:: Task prompt ::
Below are the records; copy each line in which "that" can be found.

Pictures paired with source code:
((

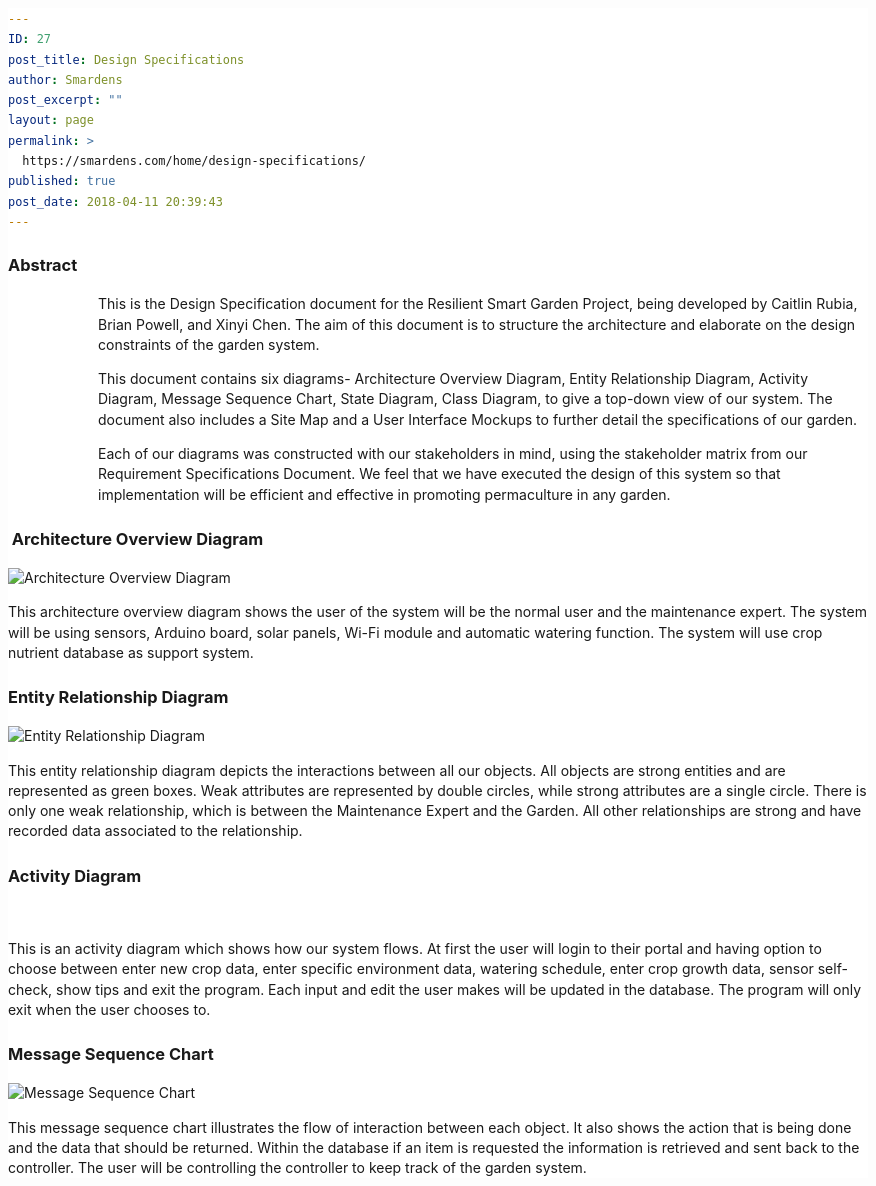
```yaml
---
ID: 27
post_title: Design Specifications
author: Smardens
post_excerpt: ""
layout: page
permalink: >
  https://smardens.com/home/design-specifications/
published: true
post_date: 2018-04-11 20:39:43
---
```

<h3 style="text-align:left;">Abstract</h3>
<p style="padding-left: 90px;">This is the Design Specification document for the Resilient Smart Garden Project, being developed by Caitlin Rubia, Brian Powell, and Xinyi Chen. The aim of this document is to structure the architecture and elaborate on the design constraints of the garden system.</p>
<p style="padding-left: 90px;">This document contains six diagrams- Architecture Overview Diagram, Entity Relationship Diagram, Activity Diagram, Message Sequence Chart, State Diagram, Class Diagram, to give a top-down view of our system. The document also includes a Site Map and a User Interface Mockups to further detail the specifications of our garden.</p>
<p style="padding-left: 90px;">Each of our diagrams was constructed with our stakeholders in mind, using the stakeholder matrix from our Requirement Specifications Document. We feel that we have executed the design of this system so that implementation will be efficient and effective in promoting permaculture in any garden.</p>

<h3 style="text-align:left;"> Architecture Overview Diagram</h3>
<img src="https://smardens.com/wp-content/uploads/2018/05/Architecture-Overview-1024x428.png" style="width:80%" onclick="whiteClic(this)" alt="Architecture Overview Diagram"/> 
<p>This architecture overview diagram shows the user of the system will be the normal user and the maintenance expert. The system will be using sensors, Arduino board, solar panels, Wi-Fi module and automatic watering function. The system will use crop nutrient database as support system.</p>

<h3 style="text-align:left;">Entity Relationship Diagram</h3>
<img src="https://smardens.com/wp-content/uploads/2018/04/ER-Diagram-938x1024.png" style="width:80%" onclick="whiteClick(this)" alt="Entity Relationship Diagram" /> 
<p>This entity relationship diagram depicts the interactions between all our objects. All objects are strong entities and are represented as green boxes. Weak attributes are represented by double circles, while strong attributes are a single circle. There is only one weak relationship, which is between the Maintenance Expert and the Garden. All other relationships are strong and have recorded data associated to the relationship.</p>

<h3 style="text-align:left;">Activity Diagram</h3>
<img src="https://smardens.com/wp-content/uploads/2018/05/Activity-Diagram-1024x679.png" style="width:80%" onclick="whiteClick(this)" alt="" /> 
<p>This is an activity diagram which shows how our system flows. At first the user will login to their portal and having option to choose between enter new crop data, enter specific environment data, watering schedule, enter crop growth data, sensor self-check, show tips and exit the program. Each input and edit the user makes will be updated in the database. The program will only exit when the user chooses to.</p>

<h3 style="text-align:left;">Message Sequence Chart</h3>
<img src="https://smardens.com/wp-content/uploads/2018/04/Message-Sequence-Diagram-1024x483.png" style="width:80%" onclick="whiteClick(this)" alt="Message Sequence Chart" /> 
<p>This message sequence chart illustrates the flow of interaction between each object. It also shows the action that is being done and the data that should be returned. Within the database if an item is requested the information is retrieved and sent back to the controller. The user will be controlling the controller to keep track of the garden system.</p>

))

:: Exercise response ::
<p style="padding-left: 90px;">Each of our diagrams was constructed with our stakeholders in mind, using the stakeholder matrix from our Requirement Specifications Document. We feel that we have executed the design of this system so that implementation will be efficient and effective in promoting permaculture in any garden.</p>
<p>This message sequence chart illustrates the flow of interaction between each object. It also shows the action that is being done and the data that should be returned. Within the database if an item is requested the information is retrieved and sent back to the controller. The user will be controlling the controller to keep track of the garden system.</p>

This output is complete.